Billed as guaranteeing workers a five-day workweek, the reforms have bolstered overtime regulations by implementing a new weekly “flexible rest day” on top of the existing “mandatory day off.”
The ministry has granted exceptions to some industries, such as trucking, allowing them to use “flexible work hours” to move “rest days” and “days off” across periods of up to eight weeks.
“The ministry is using interpretative regulations to put an increasing number of industries out of the scope of the ‘one fixed day off and one flexible rest day’ system,” SDP National Committee member Miao Po-ya (苗博雅) said. “As for labor inspections, the ministry is planning to adopt a passive approach and only inspect reported violations.”
Department of Labor Standards and Equal Employment Deputy Director Huang Wei-chen (黃維琛) denied the claims, saying the ministry would begin to implement targeted inspection plans when the grace period for the new rules’ implementation expires in July.
The Labor Standards Act grants the ministry administrative flexibility to set special overtime and holiday rules for special types of work that need to be completed under a “responsibility system,” he said, referring to a work model in which it is an employee’s responsibility to ensure their work is completed.

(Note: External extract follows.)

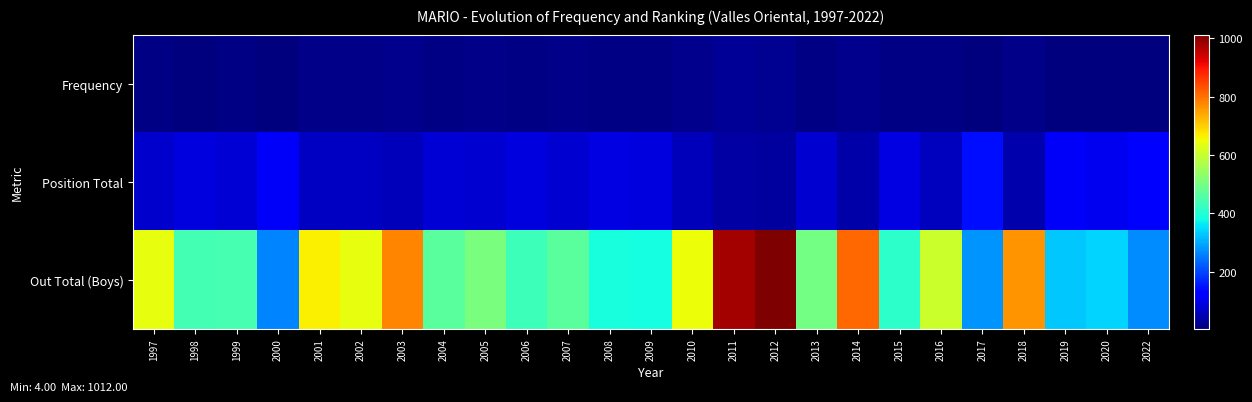

At how many categories does at least one series exceed 669?

5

“There can be flexibility, but there will absolutely be regulation,” Huang said. “The entire evaluation process on granting exceptions will be public, and they will only be granted to industries that can demonstrate a true need.”
The ministry will continue to communicate with the Nantou County Govenrment on enforcing the regulations, he said, adding that the county had applied for special subsidies earmarked for the enforcement of the “one mandatory day off and one flexible rest day” system.
Nantou County Commissioner Lin Ming-chen (林明溱) — whose county ranked last nationwide in labor inspection completion rates last year — has criticized the days-off system and instructed county officials to look into the possibility of not enforcing the policy.